_How to complete this task_
Substitute "New in version" for every occurrence of "Added in version" in each of the rows below. Keep all other text unchanged.

Stored dataset rows:
--- --- ---
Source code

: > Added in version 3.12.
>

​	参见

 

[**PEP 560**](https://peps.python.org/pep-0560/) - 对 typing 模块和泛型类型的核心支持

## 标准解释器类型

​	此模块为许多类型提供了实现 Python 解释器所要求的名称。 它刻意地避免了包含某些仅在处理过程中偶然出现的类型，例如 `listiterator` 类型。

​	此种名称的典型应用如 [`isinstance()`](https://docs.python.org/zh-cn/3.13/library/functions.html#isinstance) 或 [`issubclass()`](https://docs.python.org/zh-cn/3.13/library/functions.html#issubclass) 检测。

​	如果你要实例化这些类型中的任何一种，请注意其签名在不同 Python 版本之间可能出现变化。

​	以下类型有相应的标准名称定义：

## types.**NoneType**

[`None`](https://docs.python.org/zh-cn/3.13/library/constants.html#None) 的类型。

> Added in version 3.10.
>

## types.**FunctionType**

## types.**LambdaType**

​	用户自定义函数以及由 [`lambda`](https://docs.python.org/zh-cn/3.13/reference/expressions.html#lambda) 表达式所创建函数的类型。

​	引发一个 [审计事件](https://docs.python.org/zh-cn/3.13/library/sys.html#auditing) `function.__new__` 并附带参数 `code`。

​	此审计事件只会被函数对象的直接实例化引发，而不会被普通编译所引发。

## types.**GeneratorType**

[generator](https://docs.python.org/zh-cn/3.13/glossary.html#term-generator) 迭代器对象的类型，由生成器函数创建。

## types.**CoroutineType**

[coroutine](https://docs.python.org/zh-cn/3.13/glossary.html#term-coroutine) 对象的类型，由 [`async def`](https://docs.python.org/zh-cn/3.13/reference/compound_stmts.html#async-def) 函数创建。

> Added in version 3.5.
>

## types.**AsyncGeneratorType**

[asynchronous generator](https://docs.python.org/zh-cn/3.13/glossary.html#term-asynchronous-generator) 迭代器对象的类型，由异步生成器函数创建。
--- --- ---
_Response to the task_
Source code

: > New in version 3.12.
>

​	参见

 

[**PEP 560**](https://peps.python.org/pep-0560/) - 对 typing 模块和泛型类型的核心支持

## 标准解释器类型

​	此模块为许多类型提供了实现 Python 解释器所要求的名称。 它刻意地避免了包含某些仅在处理过程中偶然出现的类型，例如 `listiterator` 类型。

​	此种名称的典型应用如 [`isinstance()`](https://docs.python.org/zh-cn/3.13/library/functions.html#isinstance) 或 [`issubclass()`](https://docs.python.org/zh-cn/3.13/library/functions.html#issubclass) 检测。

​	如果你要实例化这些类型中的任何一种，请注意其签名在不同 Python 版本之间可能出现变化。

​	以下类型有相应的标准名称定义：

## types.**NoneType**

[`None`](https://docs.python.org/zh-cn/3.13/library/constants.html#None) 的类型。

> New in version 3.10.
>

## types.**FunctionType**

## types.**LambdaType**

​	用户自定义函数以及由 [`lambda`](https://docs.python.org/zh-cn/3.13/reference/expressions.html#lambda) 表达式所创建函数的类型。

​	引发一个 [审计事件](https://docs.python.org/zh-cn/3.13/library/sys.html#auditing) `function.__new__` 并附带参数 `code`。

​	此审计事件只会被函数对象的直接实例化引发，而不会被普通编译所引发。

## types.**GeneratorType**

[generator](https://docs.python.org/zh-cn/3.13/glossary.html#term-generator) 迭代器对象的类型，由生成器函数创建。

## types.**CoroutineType**

[coroutine](https://docs.python.org/zh-cn/3.13/glossary.html#term-coroutine) 对象的类型，由 [`async def`](https://docs.python.org/zh-cn/3.13/reference/compound_stmts.html#async-def) 函数创建。

> New in version 3.5.
>

## types.**AsyncGeneratorType**

[asynchronous generator](https://docs.python.org/zh-cn/3.13/glossary.html#term-asynchronous-generator) 迭代器对象的类型，由异步生成器函数创建。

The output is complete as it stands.